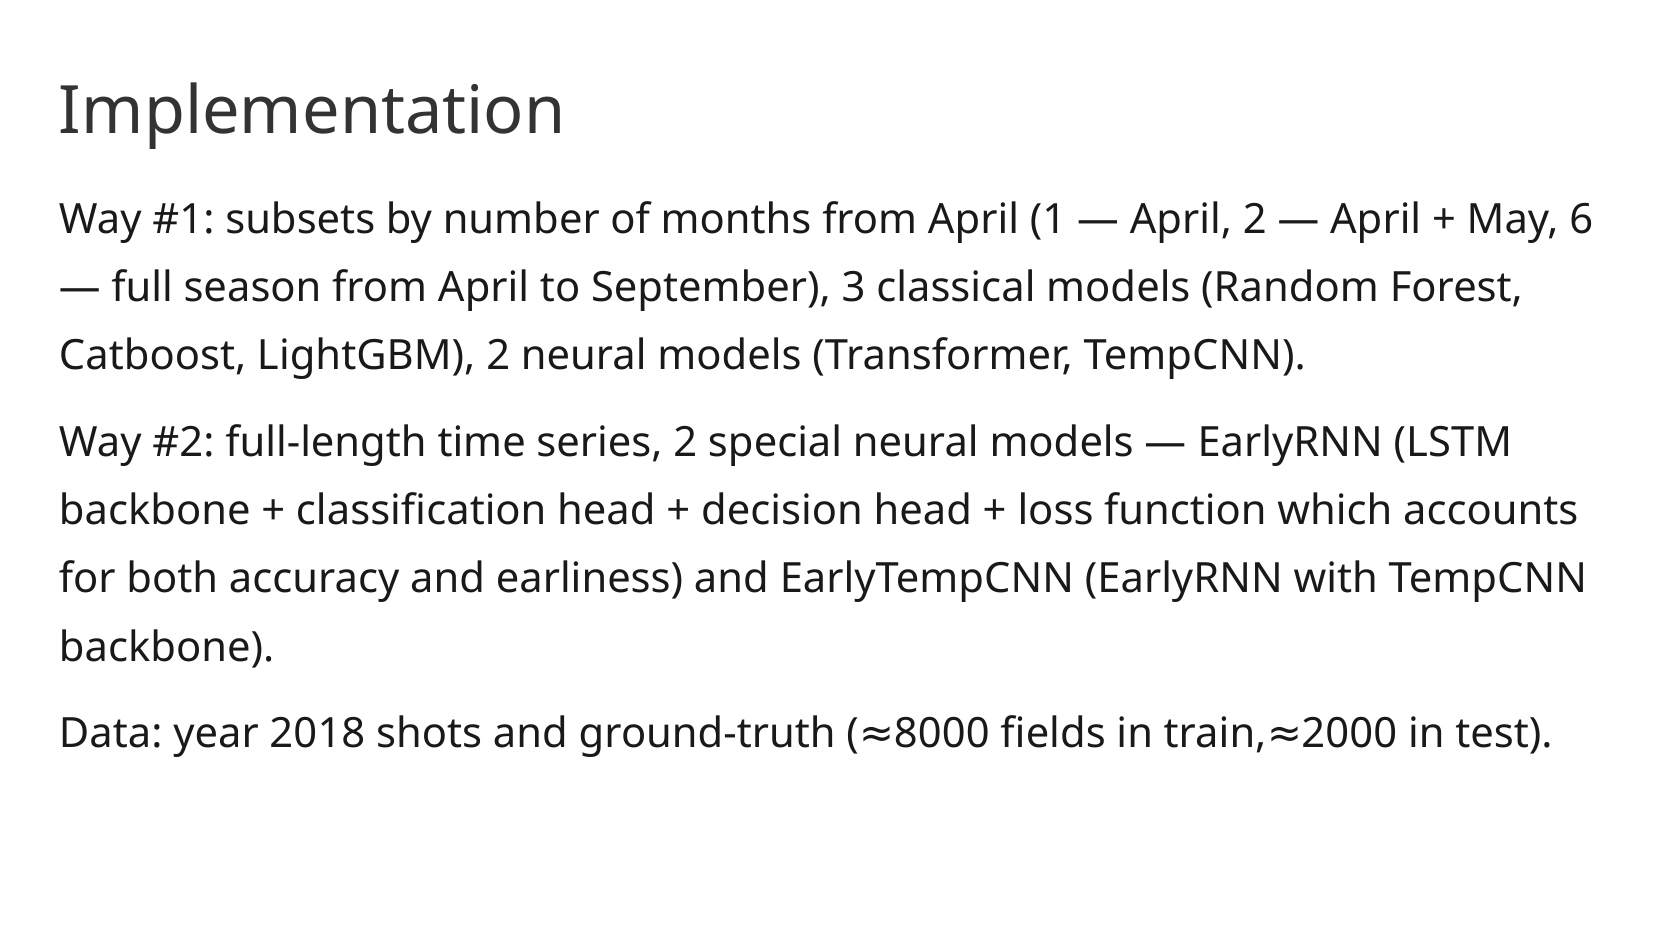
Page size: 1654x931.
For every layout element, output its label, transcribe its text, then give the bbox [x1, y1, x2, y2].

title Implementation [59, 53, 1595, 154]
list Way #1: subsets by number of months from April (1 — April, 2 — April + May, 6 — full season from April to September), 3 classical models (Random Forest, Catboost, LightGBM), 2 neural models (Transformer, TempCNN). Way #2: full-length time series, 2 special neural models — EarlyRNN (LSTM backbone + classification head + decision head + loss function which accounts for both accuracy and earliness) and EarlyTempCNN (EarlyRNN with TempCNN backbone). Data: year 2018 shots and ground-truth (≈8000 fields in train,≈2000 in test). [59, 177, 1595, 886]
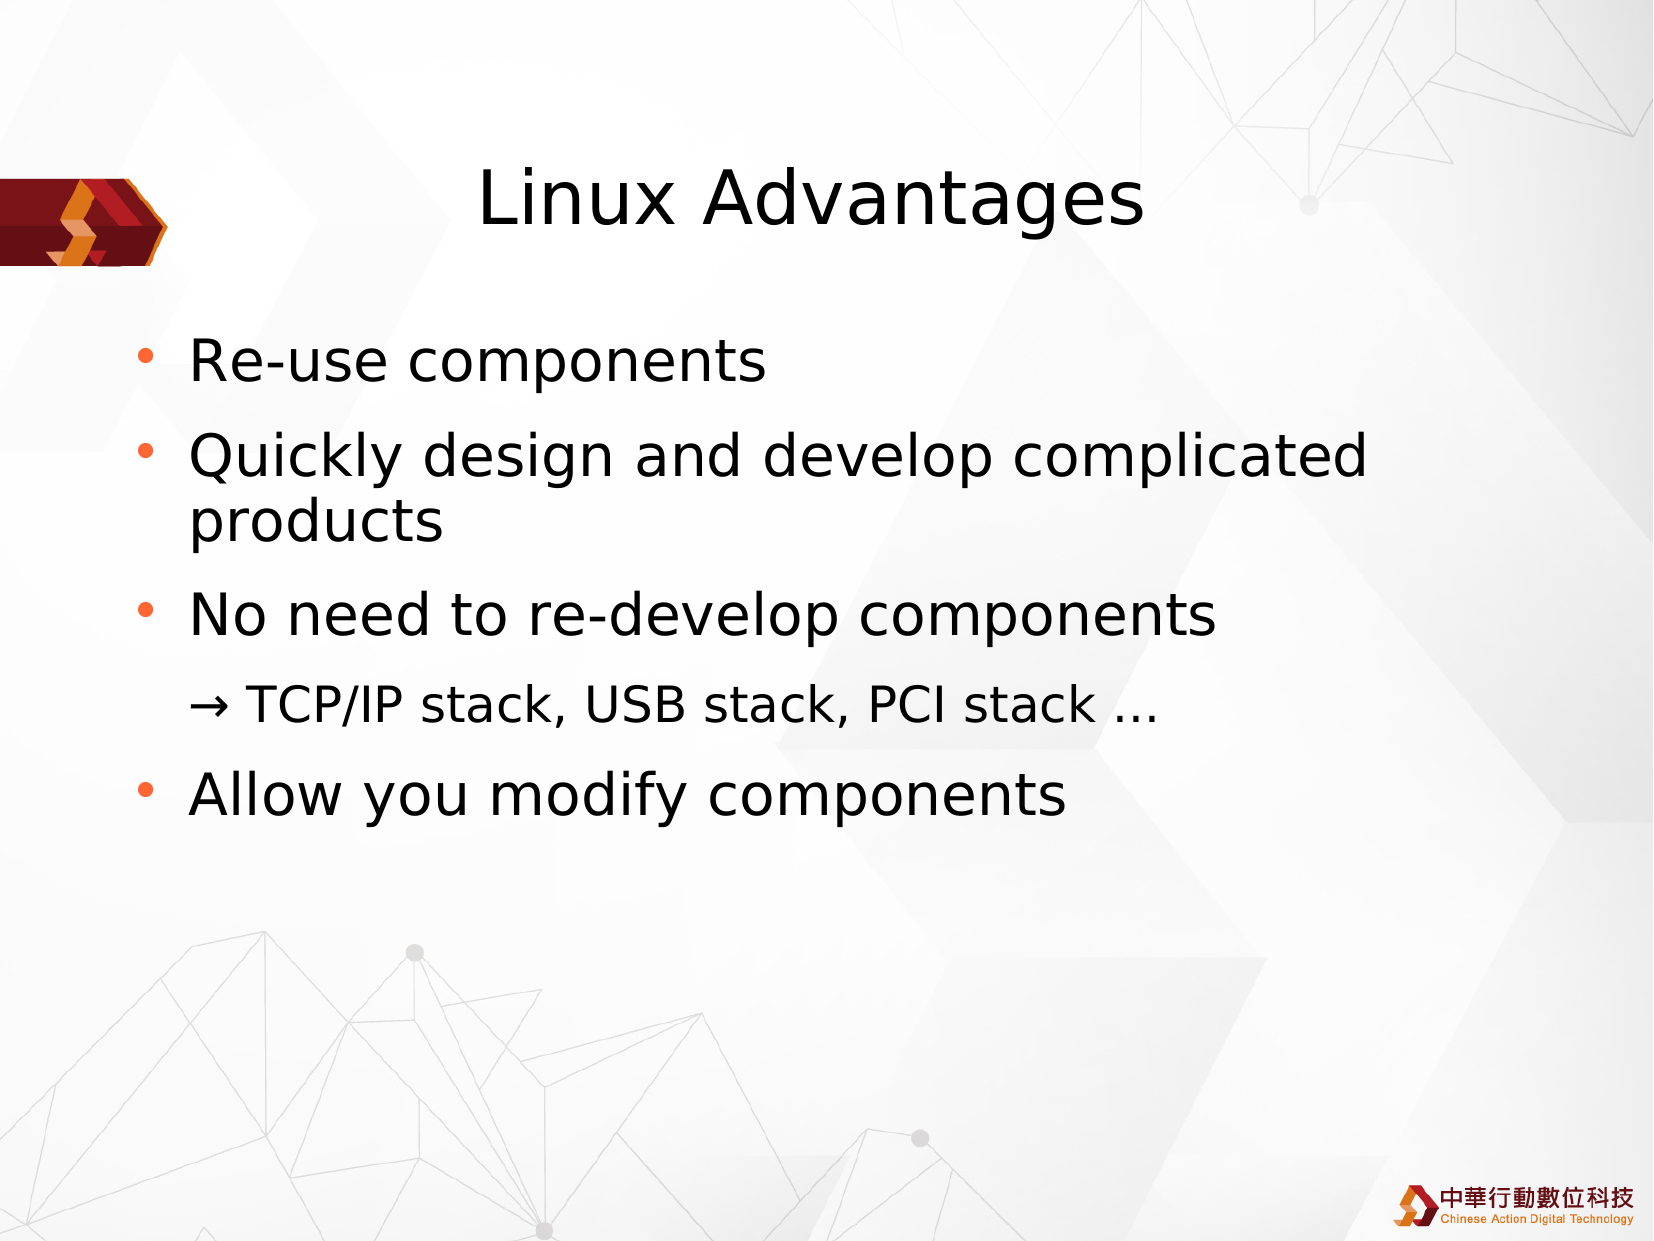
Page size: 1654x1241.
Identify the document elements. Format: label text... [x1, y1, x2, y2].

picture [0, 0, 1654, 1241]
list Re-use components Quickly design and develop complicated products No need to re-develop components → TCP/IP stack, USB stack, PCI stack ... Allow you modify components [118, 324, 1571, 1045]
title Linux Advantages [118, 112, 1506, 281]
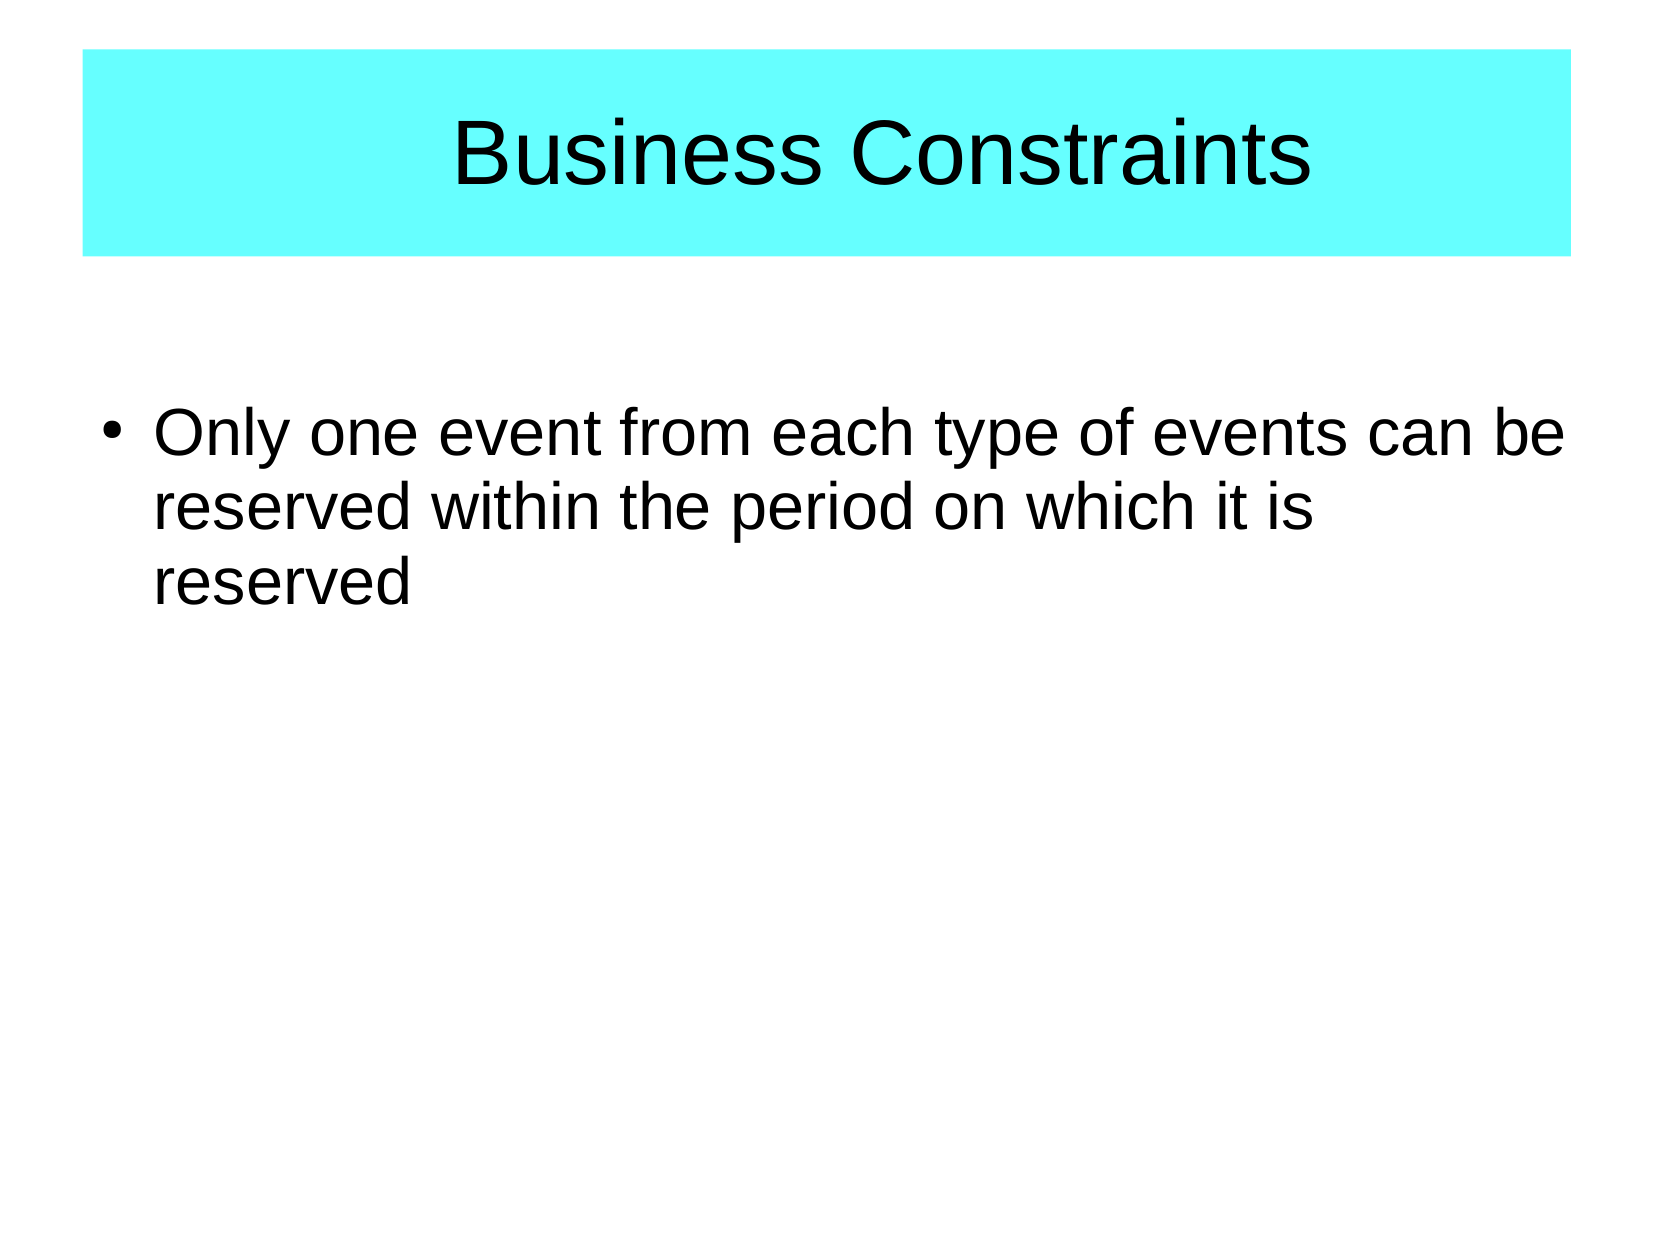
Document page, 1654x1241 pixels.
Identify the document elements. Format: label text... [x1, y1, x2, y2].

__________________________________________________

Copy every line of the three items above verbatim, leaving out the pictures.

Page size: 1654x931.
For every layout element, output its label, transcribe its text, then give the bbox [x1, y1, x2, y2].

title Implementation [59, 53, 1595, 154]
list Way #1: subsets by number of months from April (1 — April, 2 — April + May, 6 — full season from April to September), 3 classical models (Random Forest, Catboost, LightGBM), 2 neural models (Transformer, TempCNN). Way #2: full-length time series, 2 special neural models — EarlyRNN (LSTM backbone + classification head + decision head + loss function which accounts for both accuracy and earliness) and EarlyTempCNN (EarlyRNN with TempCNN backbone). Data: year 2018 shots and ground-truth (≈8000 fields in train,≈2000 in test). [59, 177, 1595, 886]
Page size: 1654x1241.
Identify the document elements. Format: label text... [x1, y1, x2, y2].

picture [0, 0, 1654, 1241]
list Re-use components Quickly design and develop complicated products No need to re-develop components → TCP/IP stack, USB stack, PCI stack ... Allow you modify components [118, 324, 1571, 1045]
title Linux Advantages [118, 112, 1506, 281]
Document page, 1654x1241 pixels.
Identify the document elements. Format: label text... [x1, y1, x2, y2].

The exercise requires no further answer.